SELECTED EXCERPT: Begin

Others agree. “The technology is extremely positive for agriculture because of its speed and accuracy,” said Chris Tuggle, an animal science professor at ISU, who works with Ross. “It gives us the ability to make very precise changes in genes that are very predictable.”

While gene editing shows im­­mense promise, researchers say it will be critical for their community, as well as farmers, regulators and others, to help the public understand the technology and feel comfortable about it. It’s essential, they say, to avoid the consumer confusion that has occurred over genetically modified crops or GMOs.

“We need to share the science and communicate the benefits of gene editing, starting with medical benefits that consumers can support and relate to,” said Kevin Folta, a Uni­­versity of Florida researcher who spoke recently at the American Farm Bureau Federation (AFBF) convention in Nashville. “Farmers and scientists need to be at the forefront, driving the conversation on innovation and its benefits to consumers.”

Consumer acceptance to gene editing will be essential because of the experience with GMOs, said Charlie Arnot, who leads the Center for Food Integrity, a nonprofit organization dedicated to building consumer trust and confidence in today’s food system.

“There is a lot to like about this technology,” he said. “And we want to be able to avoid the stigma that was associated with GMOs.”

In addition, Arnot said, it will be important to build a broad base of support for gene-editing technologies among food retailers, restaurant chains and others in the consumer food delivery chain.

It’s also important to ensure that federal regulations in gene editing are in synch with the risk, said Alison Van Eenennaam, a leading animal genetics researcher at the University of California at Davis. She worries that regulations, especially ones for animals with traits developed through gene editing, could delay progress and put the United States behind other countries in the development process.

The system of gene editing is built on earlier scientific advancements, including the seq­­uencing of the entire genome of many plants and animals and the development of more powerful computers for analyzing large amounts of data. One key procedure uses technology to search inside the genome for desired traits. Then researchers can use the technology, such as CRISPR-Cas9, to edit the DNA by deleting DNA sequences that control undesirable traits or add sequences controlling favorable ones.

Importantly, the gene editing with the CRISPR-Cas system occurs entirely within a genome and doesn’t introduce genes from other species.

The result, said ISU’s Tuggle, is that scientists can use gene editing to create genetic variations that have already been observed in some species or breeds within a species that are known to be beneficial into other breeds and are already making significant contributions to animal agriculture.

“We are able to identify a variant that is beneficial and move it quickly and accurately into a target,” he said.

One promising advance using gene editing, ISU’s Ross said, has been the development of pigs with resistance to PRRS, a disease estimated to cost U.S. hog raisers some $600 million annually.

Researchers at the University of Missouri, Kansas State University and Genus PLC used gene editing to remove a protein that the PRRS virus utilizes to gain entry into the cell. Testing has shown pigs without the targeted protein weren’t susceptible to PRRS, but also had no other changes.

“If you can keep PRRS from going through a hog barn, that is a tremendous advantage,” Ross said.

Van Eenennaam described gene editing as “the cherry on top of conventional animal breeding programs.” It allows researchers to target favorable genetic material, without adding all of the other genes brought along in cross breeding.

Rsearchers are also employing gene editing in crops to reduce a plant’s susceptibility to disease, insects or drought. In addition, researchers are using gene editing to improve crops by upgrading oil profiles or to remove allergens.

There is a wide variety of research going on at both public universities and private labs, in part, because gene editing is relatively inexpensive, Tuggle said. That’s allowing researchers to look for a solution to a wide range of issues for animals and crops, he said.

SELECTED EXCERPT: End
MATERIAL SUPPLIED: Begin

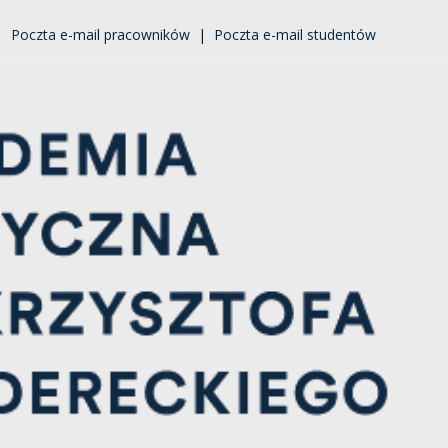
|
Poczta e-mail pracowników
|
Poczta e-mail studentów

MATERIAL SUPPLIED: End
MATERIAL SUPPLIED: Begin

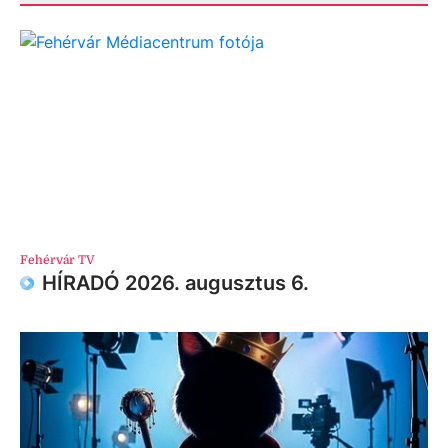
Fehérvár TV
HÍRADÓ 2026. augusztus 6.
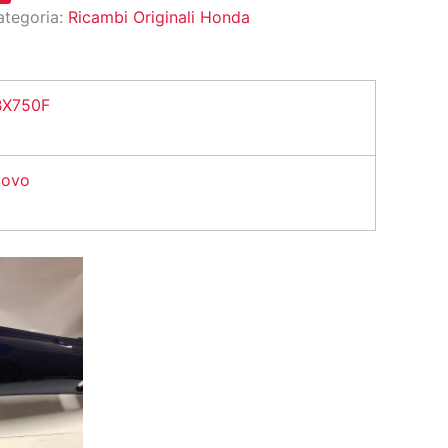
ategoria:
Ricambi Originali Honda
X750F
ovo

MATERIAL SUPPLIED: End
MATERIAL SUPPLIED: Begin

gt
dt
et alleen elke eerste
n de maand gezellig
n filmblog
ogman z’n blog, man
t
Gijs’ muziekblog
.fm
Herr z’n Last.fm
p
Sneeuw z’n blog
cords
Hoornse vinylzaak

MATERIAL SUPPLIED: End

**TASKS TO PERFORM**
(a) In the gene editing article, how much is PRRS estimated to cost U.S. hog raisers each year?
(b) Copy the part of the gene editing article that opens with the words "The system of" and closes with "controlling favorable ones.".

**ANSWERS BY ITEM**
(a) Some $600 million annually.

(b)
The system of gene editing is built on earlier scientific advancements, including the seq­­uencing of the entire genome of many plants and animals and the development of more powerful computers for analyzing large amounts of data. One key procedure uses technology to search inside the genome for desired traits. Then researchers can use the technology, such as CRISPR-Cas9, to edit the DNA by deleting DNA sequences that control undesirable traits or add sequences controlling favorable ones.